Count the lines below that contain the string "there", treating uppercase and lowercase as different. Reply with the number alone.

The data =>
------------------------------------
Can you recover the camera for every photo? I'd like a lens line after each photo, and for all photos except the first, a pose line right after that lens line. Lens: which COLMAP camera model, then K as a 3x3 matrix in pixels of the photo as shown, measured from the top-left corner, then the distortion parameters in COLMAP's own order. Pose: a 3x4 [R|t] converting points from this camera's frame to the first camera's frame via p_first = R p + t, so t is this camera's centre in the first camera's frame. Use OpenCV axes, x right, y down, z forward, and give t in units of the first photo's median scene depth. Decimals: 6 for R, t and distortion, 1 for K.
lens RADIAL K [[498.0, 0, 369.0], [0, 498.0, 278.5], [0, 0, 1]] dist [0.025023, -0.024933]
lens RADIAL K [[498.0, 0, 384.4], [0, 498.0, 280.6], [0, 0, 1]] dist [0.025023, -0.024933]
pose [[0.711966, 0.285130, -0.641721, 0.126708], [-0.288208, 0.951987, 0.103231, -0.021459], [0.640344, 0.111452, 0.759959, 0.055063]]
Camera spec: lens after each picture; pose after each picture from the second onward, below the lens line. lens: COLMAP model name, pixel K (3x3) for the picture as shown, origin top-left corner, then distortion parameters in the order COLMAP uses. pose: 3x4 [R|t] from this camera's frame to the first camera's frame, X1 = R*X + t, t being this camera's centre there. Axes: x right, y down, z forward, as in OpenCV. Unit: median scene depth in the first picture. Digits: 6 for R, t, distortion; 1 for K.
------------------------------------
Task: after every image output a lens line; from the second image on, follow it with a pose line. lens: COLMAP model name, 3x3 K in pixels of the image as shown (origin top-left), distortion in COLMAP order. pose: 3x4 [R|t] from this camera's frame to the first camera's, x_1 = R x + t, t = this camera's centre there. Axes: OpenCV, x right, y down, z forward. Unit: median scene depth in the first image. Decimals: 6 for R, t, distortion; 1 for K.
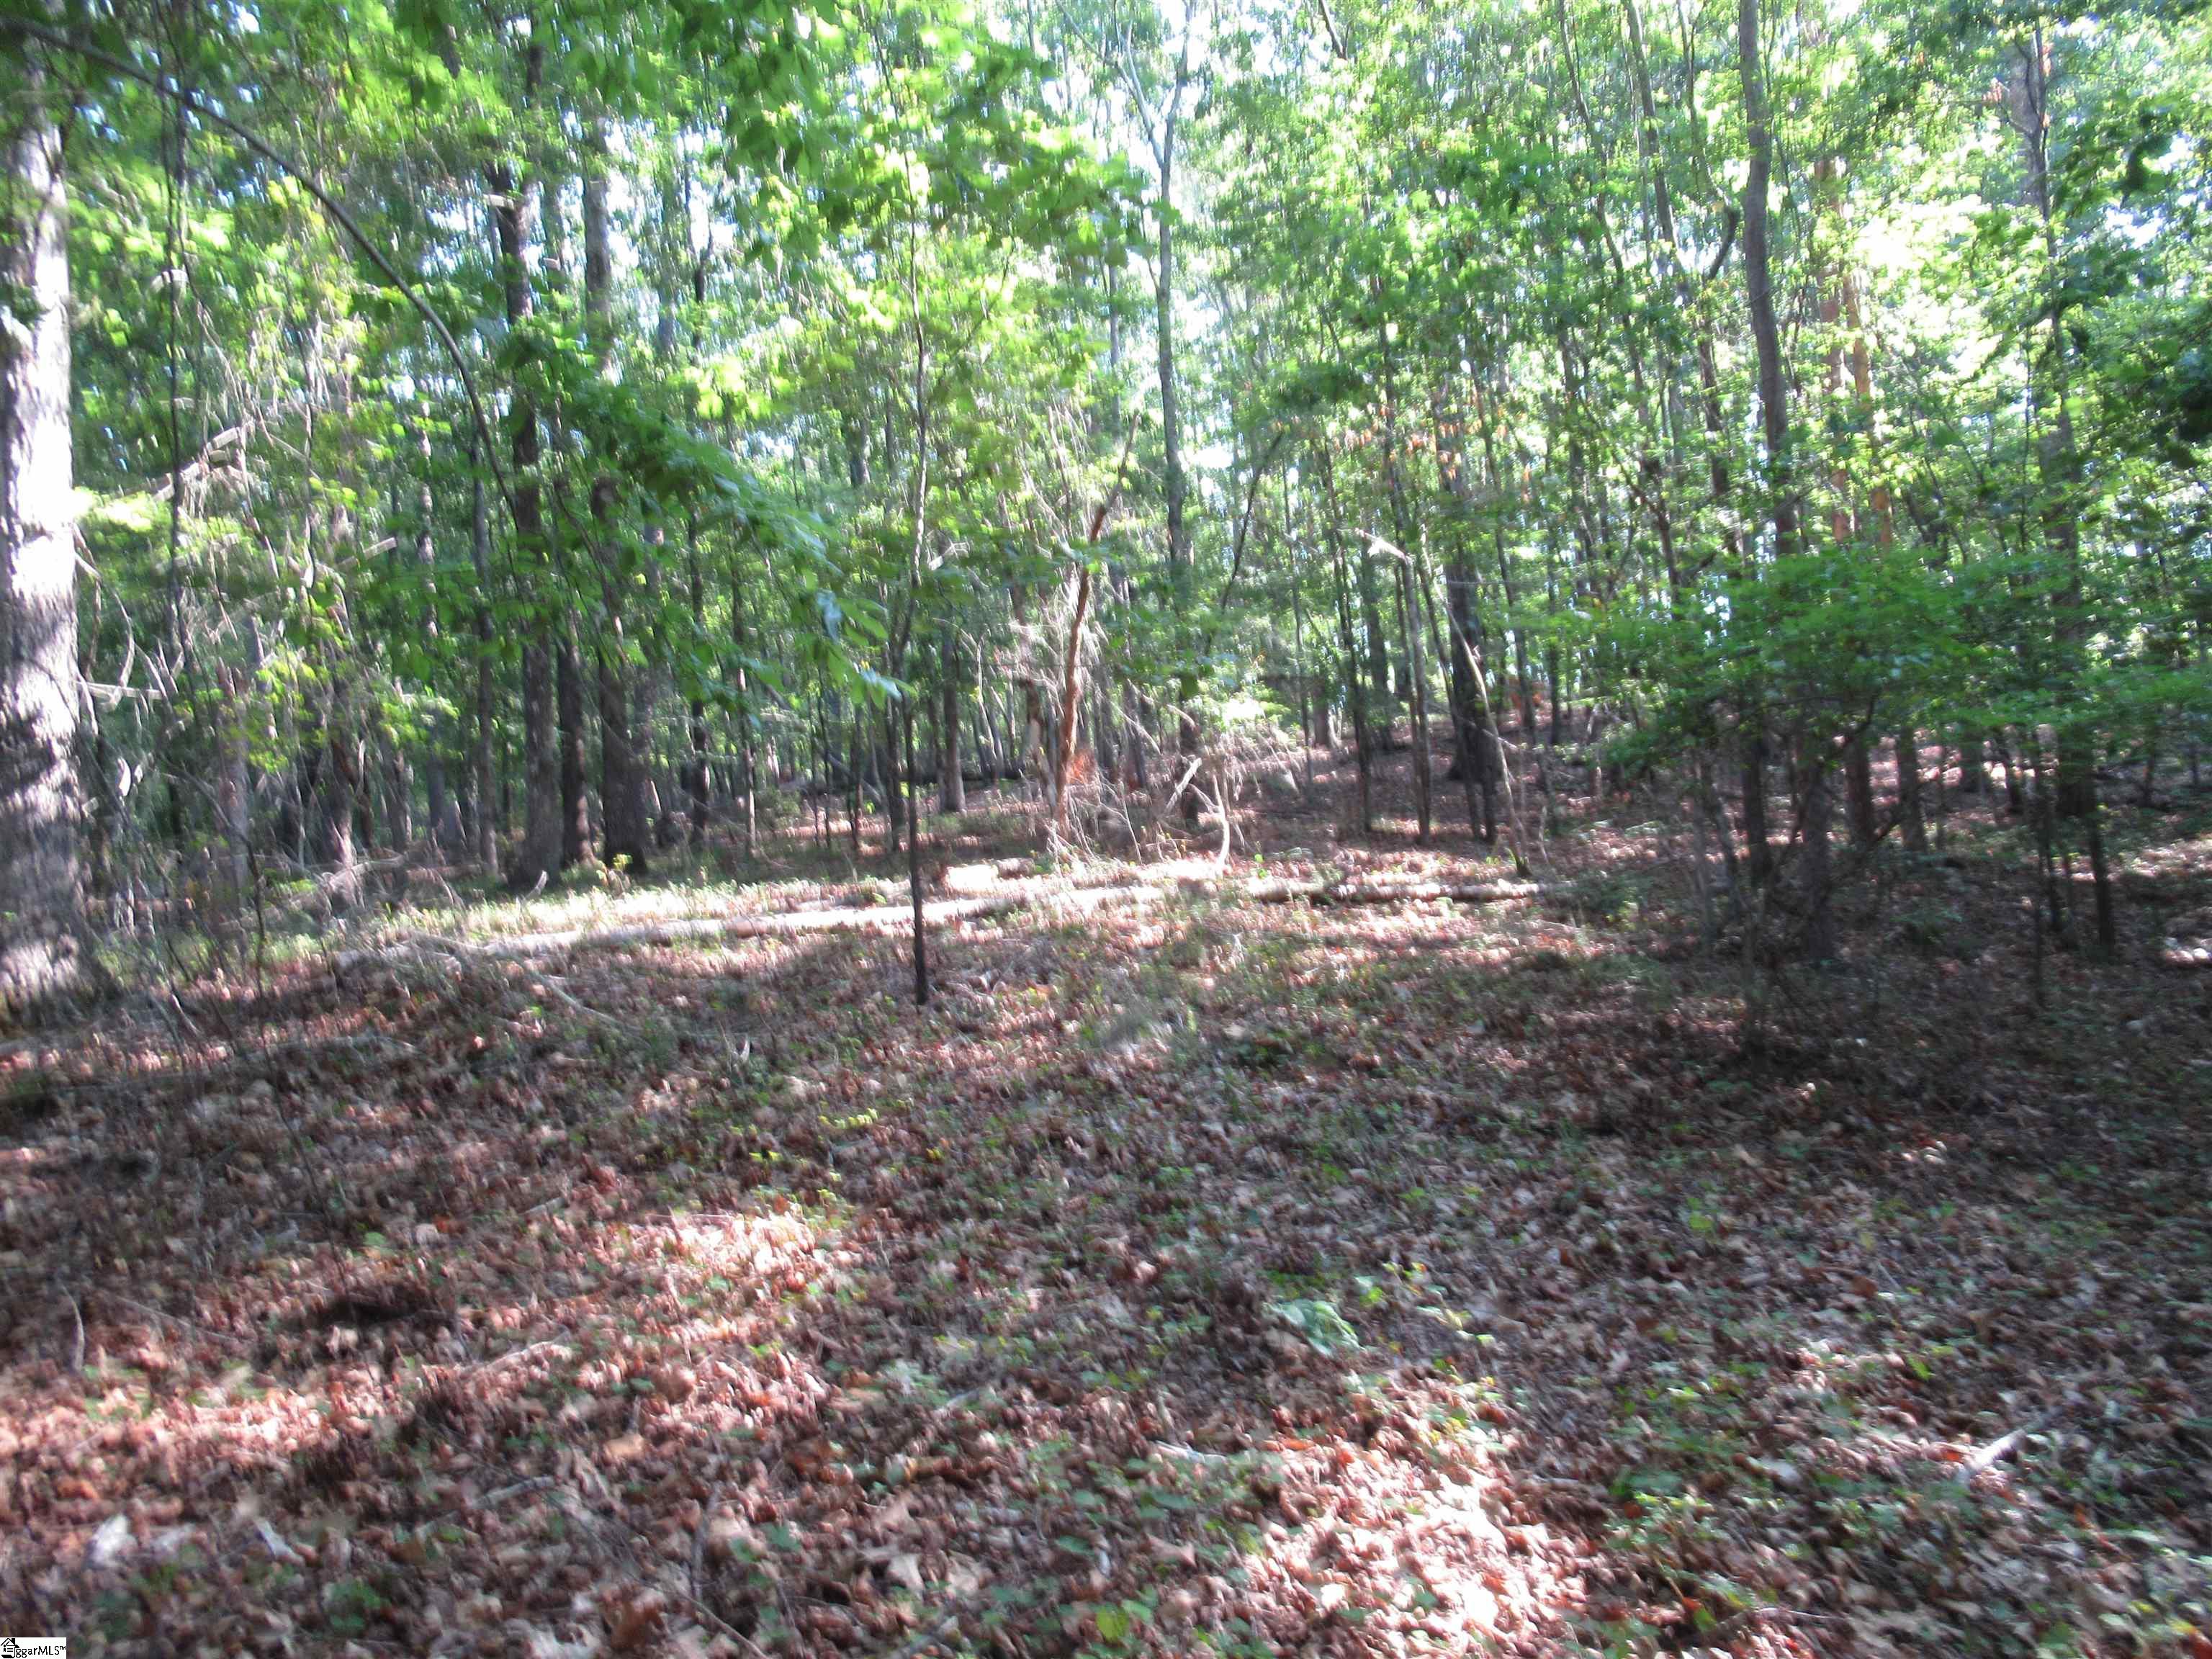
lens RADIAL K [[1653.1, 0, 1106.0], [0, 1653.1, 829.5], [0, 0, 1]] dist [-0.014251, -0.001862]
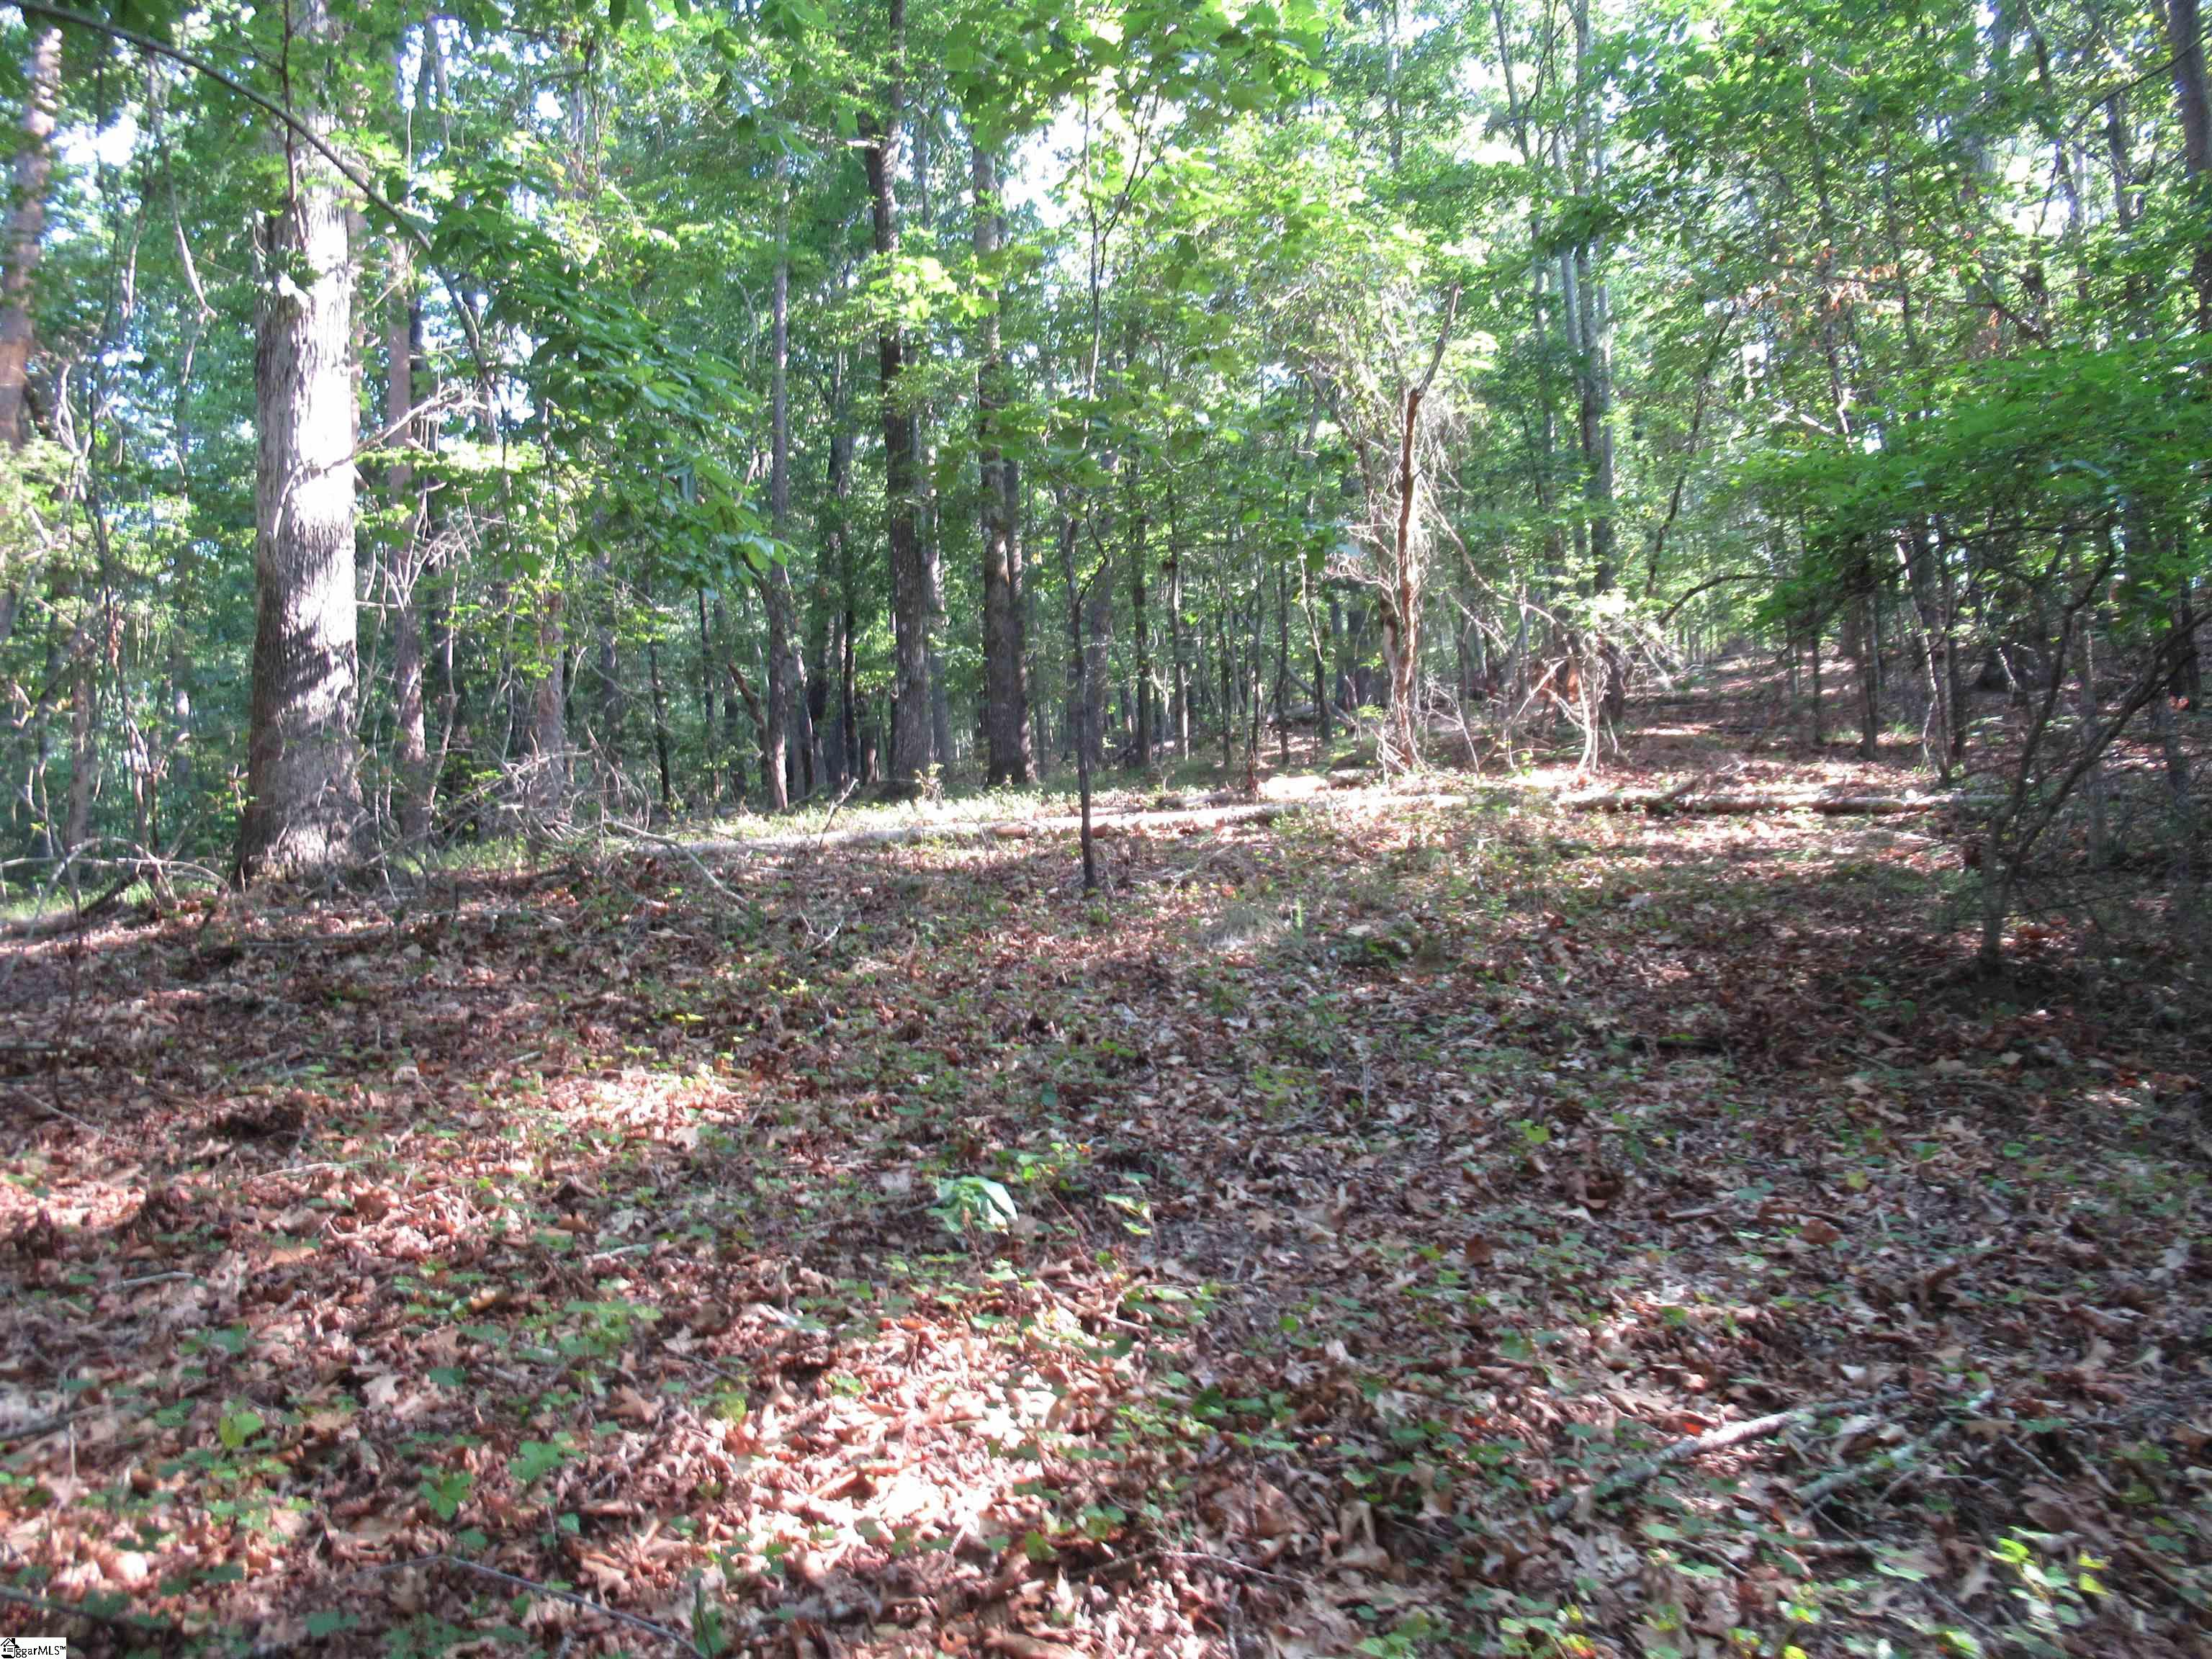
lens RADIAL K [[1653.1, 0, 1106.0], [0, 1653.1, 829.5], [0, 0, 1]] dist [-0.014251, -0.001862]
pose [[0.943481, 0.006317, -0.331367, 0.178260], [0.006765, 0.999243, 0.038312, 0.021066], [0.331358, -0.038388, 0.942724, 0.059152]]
------------------------------------
Problem solution =>
2